While there is a set of core experiences and education that all Psychiatry trainees are exposed to, we also support individual interests and needs. We encourage a broad range of elective opportunities in the fourth year where the residents design their individual year. Additionally, third years have the opportunity to choose between a Southern Arizona VA Health Care System and Whole Health Clinic community-based track. A child and adolescent specialty track is also available.
Psychiatry Research
The Department of Psychiatry offers unique opportunities for active research involvement with close mentoring by our productive research faculty. Research opportunities can begin as early as the PGY1 year and are tailored to individual interests and training needs. The department prides itself in introducing research methods concepts to residents during didactics. This allows residents to become critical thinkers, knowledgeable consumers of peer-reviewed advances in psychiatric medicine. Residents develop this expertise through didactics, clinical supervision, presentation at journal club, working on a quality improvement project and preparation of a grand rounds lecture for the department.
Current departmental research initiatives include work in the areas of: PTSD, treatment-resistant depression, obsessive compulsive disorder, wellness among Native American youth, Pediatric Autoimmune Neuropsychiatric Disorder, collaborative care for depression in primary care and oncology settings, and insomnia and related sleep problems. Residents interested in working with other medical departments across the College of Medicine or departments and schools across the University of Arizona are encouraged.
Forensic Psychiatry
Residents receive exposure to forensic psychiatry throughout residency. During the first and second years, residents gain experience with the Arizona Mandatory Treatment and Court-Ordered Laws. They are given supervision, guidance and opportunities to testify. During their third year residents participate in a fifteen-week course in ethics and forensic psychiatry. In the fourth year residents may elect to receive more intensive exposure to forensic psychiatry, including observing and participating in forensic evaluations (civil, criminal, and testamentary).

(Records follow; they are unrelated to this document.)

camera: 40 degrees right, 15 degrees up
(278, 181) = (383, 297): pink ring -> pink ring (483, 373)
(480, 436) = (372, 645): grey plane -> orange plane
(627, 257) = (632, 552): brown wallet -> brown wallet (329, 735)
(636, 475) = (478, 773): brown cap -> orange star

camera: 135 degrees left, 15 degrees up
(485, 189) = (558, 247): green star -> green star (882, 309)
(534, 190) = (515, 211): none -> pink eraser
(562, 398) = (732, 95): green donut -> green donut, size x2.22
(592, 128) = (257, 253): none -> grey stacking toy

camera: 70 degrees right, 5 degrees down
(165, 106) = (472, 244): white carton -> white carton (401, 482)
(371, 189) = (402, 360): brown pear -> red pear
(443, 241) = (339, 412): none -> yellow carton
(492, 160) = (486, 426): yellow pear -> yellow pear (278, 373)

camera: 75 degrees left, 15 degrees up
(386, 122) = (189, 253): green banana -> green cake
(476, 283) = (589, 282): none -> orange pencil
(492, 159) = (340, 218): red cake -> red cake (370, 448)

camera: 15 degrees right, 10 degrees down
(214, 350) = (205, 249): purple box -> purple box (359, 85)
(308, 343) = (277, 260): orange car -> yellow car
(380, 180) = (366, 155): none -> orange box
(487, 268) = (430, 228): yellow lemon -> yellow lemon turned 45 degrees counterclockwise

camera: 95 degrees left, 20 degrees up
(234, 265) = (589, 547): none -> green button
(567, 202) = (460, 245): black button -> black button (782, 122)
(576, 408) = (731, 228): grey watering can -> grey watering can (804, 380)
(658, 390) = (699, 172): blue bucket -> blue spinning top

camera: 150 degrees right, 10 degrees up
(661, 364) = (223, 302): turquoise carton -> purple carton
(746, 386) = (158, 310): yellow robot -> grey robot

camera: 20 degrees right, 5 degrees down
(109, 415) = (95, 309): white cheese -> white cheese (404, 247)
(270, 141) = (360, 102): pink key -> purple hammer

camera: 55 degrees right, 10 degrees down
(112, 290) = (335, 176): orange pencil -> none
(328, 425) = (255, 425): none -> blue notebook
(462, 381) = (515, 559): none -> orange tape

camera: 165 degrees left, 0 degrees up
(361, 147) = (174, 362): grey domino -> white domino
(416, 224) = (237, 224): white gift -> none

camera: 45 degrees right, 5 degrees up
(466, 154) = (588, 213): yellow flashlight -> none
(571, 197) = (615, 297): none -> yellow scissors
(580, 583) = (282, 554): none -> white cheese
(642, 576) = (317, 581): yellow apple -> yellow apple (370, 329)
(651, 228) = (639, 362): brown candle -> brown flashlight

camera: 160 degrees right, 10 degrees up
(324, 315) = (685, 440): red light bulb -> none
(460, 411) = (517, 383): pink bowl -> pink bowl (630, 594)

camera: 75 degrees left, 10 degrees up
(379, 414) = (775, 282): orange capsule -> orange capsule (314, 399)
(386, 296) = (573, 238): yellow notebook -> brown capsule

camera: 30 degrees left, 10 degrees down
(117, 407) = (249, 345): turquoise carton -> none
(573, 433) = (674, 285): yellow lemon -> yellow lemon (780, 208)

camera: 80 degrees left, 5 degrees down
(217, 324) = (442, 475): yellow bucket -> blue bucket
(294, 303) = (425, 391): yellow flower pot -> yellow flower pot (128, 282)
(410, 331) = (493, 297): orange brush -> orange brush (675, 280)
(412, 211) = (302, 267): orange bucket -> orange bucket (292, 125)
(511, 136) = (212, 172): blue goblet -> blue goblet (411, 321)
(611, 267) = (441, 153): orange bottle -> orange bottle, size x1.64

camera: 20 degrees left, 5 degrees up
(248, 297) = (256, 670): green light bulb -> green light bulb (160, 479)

Neurotherapeutics (ECT, rTMS, intranasal esketamine, IV ketamine)
Our Center for Interventional Psychiatry and Neurotherapeutics (CIPN) provides evidence-based, innovative, and patient-centered consultation, diagnostic services, and treatment for difficult-to-treat psychiatric illness. We are one of a few specialized centers in the world focused on treatment-resistant brain conditions. Therapies include repetitive transcranial magnetic stimulation (rTMS), electroconvulsive therapy (ECT), and intranasal esketamine (SPRAVATO). Opportunities for residents include learning to perform consultations on patients with treatment resistant depression and related conditions, working with faculty physicians in the evidence-based administration of ECT, rTMS, and esketamine, and engaging in scholarship to improve patient care and advance understanding of treatment resistant conditions and the mechanisms by which these interventions work.